== RECORD EXTRACTS ==
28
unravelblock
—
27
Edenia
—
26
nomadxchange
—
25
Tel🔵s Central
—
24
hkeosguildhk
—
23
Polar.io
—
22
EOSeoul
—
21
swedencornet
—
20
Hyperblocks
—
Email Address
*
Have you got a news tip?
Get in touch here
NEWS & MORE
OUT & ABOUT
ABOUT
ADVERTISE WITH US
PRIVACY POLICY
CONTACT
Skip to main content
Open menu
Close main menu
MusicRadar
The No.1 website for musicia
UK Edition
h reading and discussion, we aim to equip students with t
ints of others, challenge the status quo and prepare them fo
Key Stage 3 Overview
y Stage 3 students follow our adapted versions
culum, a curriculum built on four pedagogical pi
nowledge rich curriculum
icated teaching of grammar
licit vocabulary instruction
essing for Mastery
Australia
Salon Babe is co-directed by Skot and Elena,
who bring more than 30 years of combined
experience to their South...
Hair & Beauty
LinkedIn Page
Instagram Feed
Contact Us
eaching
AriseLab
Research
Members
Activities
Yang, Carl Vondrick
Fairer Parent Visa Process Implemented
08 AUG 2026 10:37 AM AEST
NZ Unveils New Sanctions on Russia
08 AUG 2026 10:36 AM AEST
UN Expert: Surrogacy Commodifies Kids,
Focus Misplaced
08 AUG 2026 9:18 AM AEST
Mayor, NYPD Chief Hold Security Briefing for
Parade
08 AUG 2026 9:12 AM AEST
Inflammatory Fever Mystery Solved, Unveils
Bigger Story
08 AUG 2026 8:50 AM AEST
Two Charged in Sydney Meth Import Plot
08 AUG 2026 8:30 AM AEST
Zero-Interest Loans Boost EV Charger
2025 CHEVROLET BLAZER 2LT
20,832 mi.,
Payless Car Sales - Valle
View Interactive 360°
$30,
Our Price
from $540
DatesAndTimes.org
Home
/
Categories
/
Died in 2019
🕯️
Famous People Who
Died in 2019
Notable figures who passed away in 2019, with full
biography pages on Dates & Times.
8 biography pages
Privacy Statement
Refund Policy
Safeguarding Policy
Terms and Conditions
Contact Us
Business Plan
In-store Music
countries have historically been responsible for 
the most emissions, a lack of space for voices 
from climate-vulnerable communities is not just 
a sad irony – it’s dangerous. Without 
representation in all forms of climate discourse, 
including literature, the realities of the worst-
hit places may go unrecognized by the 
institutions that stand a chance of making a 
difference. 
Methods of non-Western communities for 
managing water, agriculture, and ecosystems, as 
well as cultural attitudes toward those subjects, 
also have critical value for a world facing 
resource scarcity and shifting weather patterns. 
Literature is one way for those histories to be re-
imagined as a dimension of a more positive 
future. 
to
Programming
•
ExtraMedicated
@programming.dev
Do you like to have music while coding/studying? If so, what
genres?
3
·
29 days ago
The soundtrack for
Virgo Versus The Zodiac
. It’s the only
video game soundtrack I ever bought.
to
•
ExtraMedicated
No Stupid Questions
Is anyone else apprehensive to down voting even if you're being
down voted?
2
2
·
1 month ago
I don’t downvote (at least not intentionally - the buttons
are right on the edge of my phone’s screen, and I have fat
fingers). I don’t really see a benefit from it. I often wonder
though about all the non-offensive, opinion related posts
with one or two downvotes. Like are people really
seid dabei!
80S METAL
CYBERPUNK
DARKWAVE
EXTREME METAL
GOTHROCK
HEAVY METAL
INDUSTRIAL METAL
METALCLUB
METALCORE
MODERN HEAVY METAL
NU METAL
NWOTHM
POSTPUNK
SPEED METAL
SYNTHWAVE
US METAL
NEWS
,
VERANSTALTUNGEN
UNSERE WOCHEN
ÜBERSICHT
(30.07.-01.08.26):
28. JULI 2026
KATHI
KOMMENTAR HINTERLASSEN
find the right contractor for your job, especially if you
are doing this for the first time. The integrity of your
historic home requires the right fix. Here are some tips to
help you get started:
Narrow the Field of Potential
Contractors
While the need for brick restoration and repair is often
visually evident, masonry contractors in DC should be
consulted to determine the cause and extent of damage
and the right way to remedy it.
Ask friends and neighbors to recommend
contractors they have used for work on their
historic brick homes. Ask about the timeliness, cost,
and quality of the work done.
===
THE PROBLEM: Your answer must be every line from the entries that contains the string "students", copied as it stands.

ANSWER AREA:
h reading and discussion, we aim to equip students with t
y Stage 3 students follow our adapted versions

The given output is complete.